# Lansing Park MI anyone?



## lizziebellie2007 (May 25, 2008)

We'll be there as long as it's on a weekend.


----------



## Lego&Jacub (Jul 18, 2006)

Definitely on a weekend... I work M-F... blah!


----------



## lizziebellie2007 (May 25, 2008)

Me too...:doh:

Is there any lakes there or is it just a dog park?

Is there a chance of a Muskegon get together too??  I saw your pictures from last year and the water looks gorgeous.


----------



## Lego&Jacub (Jul 18, 2006)

oh there's a huge pond in the middle of the Lansing Park... the dogs have a blast.

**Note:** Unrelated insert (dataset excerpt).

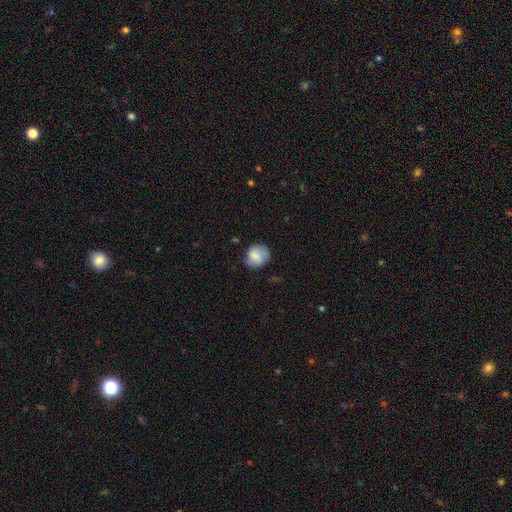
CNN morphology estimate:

Of course, they're cutting the park in half... so we'll have to see what it's like now.

I do believe that Monomer is going to do a Muskegon thread at some point for a meetup in July-ish.


----------



## lizziebellie2007 (May 25, 2008)

Hopefully Lizzie and I can do both...


----------



## breec3 (Jan 7, 2008)

I am going on a motorcycle trip with my dad, July 8th through the following weekend so that would not be a good time for me at all, but if everyone can work around that weekend I am all for it. The first weekend is the fourth of July weekend so that probably would not be a good weekend either. So if it would be the last two weekends of July I would be able to go


----------



## lizziebellie2007 (May 25, 2008)

BUMP!!

Is anyone still hoping to meet up in Michigan again soon!?!


----------



## Lego&Jacub (Jul 18, 2006)

We're still interested... but it's a ways for us and we have to cross the border (which is always a hassel)... so we're hoping more ppl would be interested. Guess everyone is too busy =(


----------



## sophiesadiehannah's mom (Feb 11, 2007)

i am willing to meet, sunday's are the best for me.


----------



## marshab1 (Aug 28, 2006)

I'm going to be on vacation for the next 2 weeks so for us it will have to be after that. But then we would love to.


----------